* Work order *
Your answer should be only the lines below from the one with "gerando um problema" to the one with "com pontes artificiais de dossel em escala.", repeated exactly, ends included.

* Page-level text extractions *
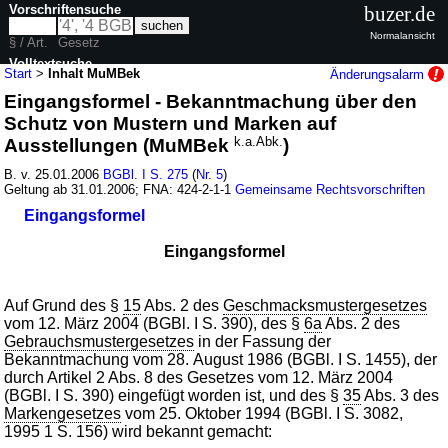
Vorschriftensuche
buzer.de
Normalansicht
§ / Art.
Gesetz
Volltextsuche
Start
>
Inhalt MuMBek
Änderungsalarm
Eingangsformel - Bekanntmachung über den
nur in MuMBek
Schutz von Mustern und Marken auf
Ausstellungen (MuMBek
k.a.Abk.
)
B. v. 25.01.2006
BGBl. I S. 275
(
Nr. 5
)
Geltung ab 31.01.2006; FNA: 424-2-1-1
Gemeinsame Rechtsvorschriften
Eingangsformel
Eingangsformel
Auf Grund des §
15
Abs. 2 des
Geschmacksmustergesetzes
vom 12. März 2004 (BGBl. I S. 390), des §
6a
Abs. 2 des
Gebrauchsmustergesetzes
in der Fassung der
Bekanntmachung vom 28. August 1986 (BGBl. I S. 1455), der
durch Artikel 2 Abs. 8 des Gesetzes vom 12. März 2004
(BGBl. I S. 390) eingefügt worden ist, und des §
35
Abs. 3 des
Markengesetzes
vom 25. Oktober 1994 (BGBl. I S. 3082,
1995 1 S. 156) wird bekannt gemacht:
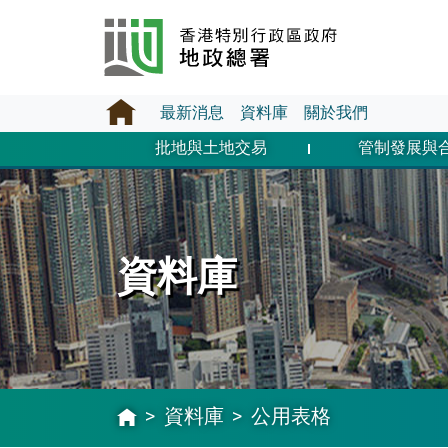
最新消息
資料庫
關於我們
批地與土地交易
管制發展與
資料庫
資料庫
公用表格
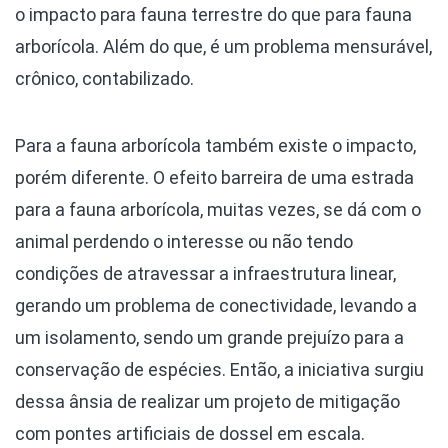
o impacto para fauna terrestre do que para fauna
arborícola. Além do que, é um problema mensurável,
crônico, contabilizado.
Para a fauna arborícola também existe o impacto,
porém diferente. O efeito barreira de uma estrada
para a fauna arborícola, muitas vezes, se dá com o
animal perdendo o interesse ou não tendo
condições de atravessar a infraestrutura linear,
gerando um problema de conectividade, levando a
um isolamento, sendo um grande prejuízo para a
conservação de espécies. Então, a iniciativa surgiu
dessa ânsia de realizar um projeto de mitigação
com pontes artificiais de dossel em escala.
---
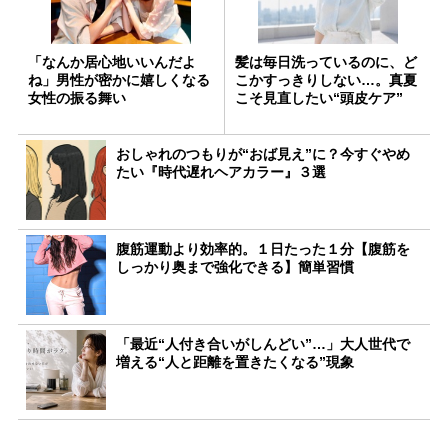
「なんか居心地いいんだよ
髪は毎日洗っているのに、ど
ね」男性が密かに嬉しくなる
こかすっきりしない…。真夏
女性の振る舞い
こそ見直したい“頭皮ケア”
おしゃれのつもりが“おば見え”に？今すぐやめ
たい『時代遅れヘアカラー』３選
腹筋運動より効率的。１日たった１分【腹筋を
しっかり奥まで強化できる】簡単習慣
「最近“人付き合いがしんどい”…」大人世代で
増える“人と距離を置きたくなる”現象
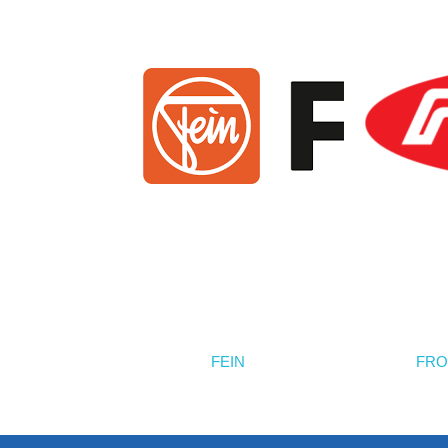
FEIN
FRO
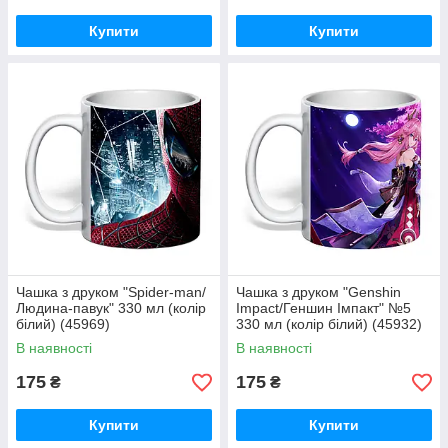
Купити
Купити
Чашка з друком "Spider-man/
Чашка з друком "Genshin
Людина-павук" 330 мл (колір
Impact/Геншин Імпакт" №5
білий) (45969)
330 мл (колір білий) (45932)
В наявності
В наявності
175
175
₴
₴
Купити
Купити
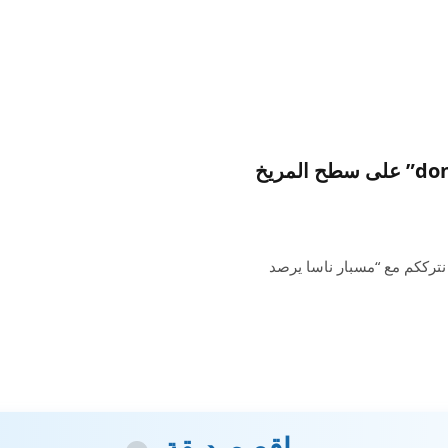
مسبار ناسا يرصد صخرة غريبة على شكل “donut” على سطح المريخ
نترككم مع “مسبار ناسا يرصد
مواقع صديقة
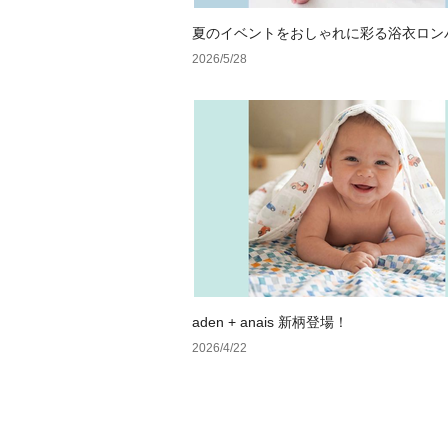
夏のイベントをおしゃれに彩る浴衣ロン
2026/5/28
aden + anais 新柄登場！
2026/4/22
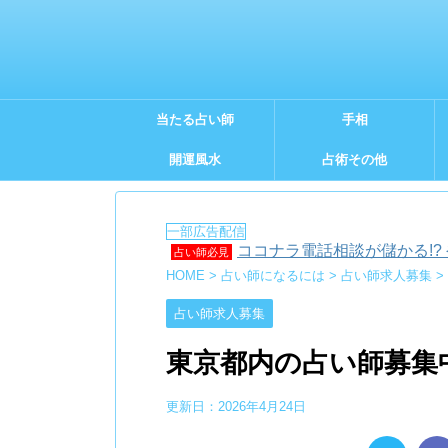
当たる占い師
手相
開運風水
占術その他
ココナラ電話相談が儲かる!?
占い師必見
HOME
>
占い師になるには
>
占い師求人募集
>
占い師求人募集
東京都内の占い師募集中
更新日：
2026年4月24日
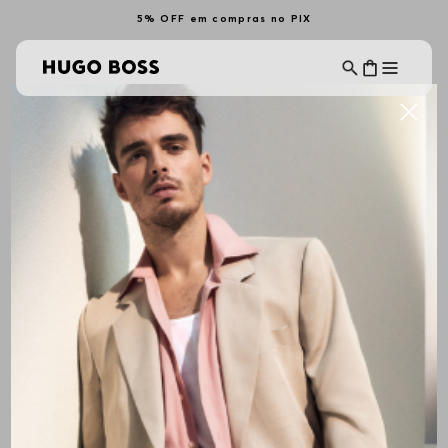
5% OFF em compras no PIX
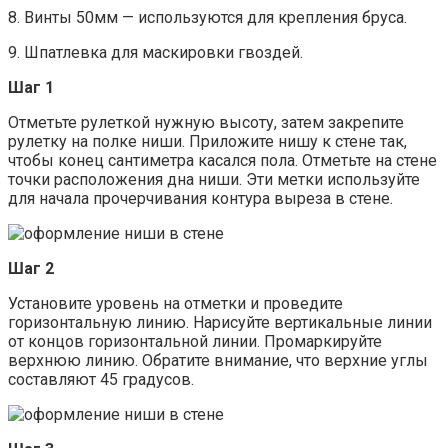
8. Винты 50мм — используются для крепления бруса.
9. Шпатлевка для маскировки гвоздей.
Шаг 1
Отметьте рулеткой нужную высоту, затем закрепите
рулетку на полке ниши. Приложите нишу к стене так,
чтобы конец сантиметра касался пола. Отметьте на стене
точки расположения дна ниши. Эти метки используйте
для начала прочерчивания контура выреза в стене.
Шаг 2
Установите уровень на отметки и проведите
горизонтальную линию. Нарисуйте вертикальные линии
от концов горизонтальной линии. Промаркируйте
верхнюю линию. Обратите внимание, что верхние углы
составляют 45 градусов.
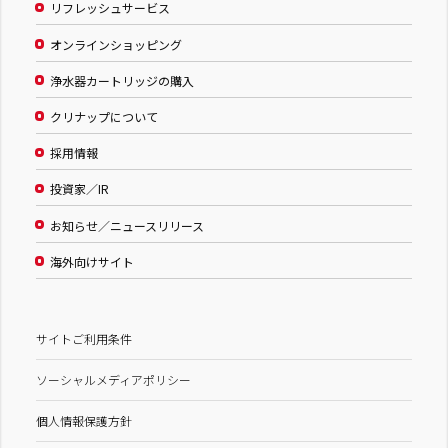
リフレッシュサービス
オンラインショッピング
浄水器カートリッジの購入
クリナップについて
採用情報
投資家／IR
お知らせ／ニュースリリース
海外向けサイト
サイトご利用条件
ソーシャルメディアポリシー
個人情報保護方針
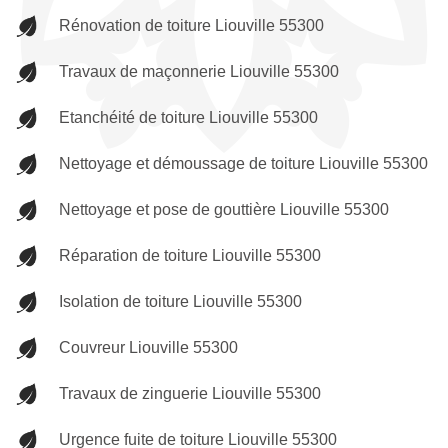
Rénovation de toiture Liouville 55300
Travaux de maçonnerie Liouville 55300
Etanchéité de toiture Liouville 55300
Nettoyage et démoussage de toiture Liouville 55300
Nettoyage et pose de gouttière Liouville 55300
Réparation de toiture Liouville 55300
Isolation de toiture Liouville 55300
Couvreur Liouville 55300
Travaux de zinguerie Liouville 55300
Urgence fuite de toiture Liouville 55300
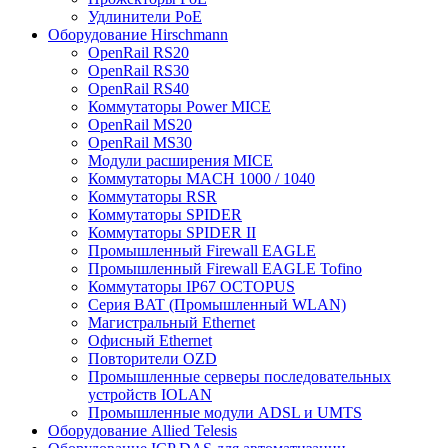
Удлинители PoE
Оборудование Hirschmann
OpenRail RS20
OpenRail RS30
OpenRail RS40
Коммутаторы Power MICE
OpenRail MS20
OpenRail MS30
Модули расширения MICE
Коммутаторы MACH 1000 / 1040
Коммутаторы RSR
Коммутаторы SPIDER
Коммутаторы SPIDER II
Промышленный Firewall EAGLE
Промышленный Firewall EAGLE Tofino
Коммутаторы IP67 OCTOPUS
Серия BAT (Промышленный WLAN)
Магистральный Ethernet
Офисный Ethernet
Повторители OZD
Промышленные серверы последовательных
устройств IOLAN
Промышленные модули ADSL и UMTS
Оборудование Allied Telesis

* Response *
gerando um problema de conectividade, levando a
um isolamento, sendo um grande prejuízo para a
conservação de espécies. Então, a iniciativa surgiu
dessa ânsia de realizar um projeto de mitigação
com pontes artificiais de dossel em escala.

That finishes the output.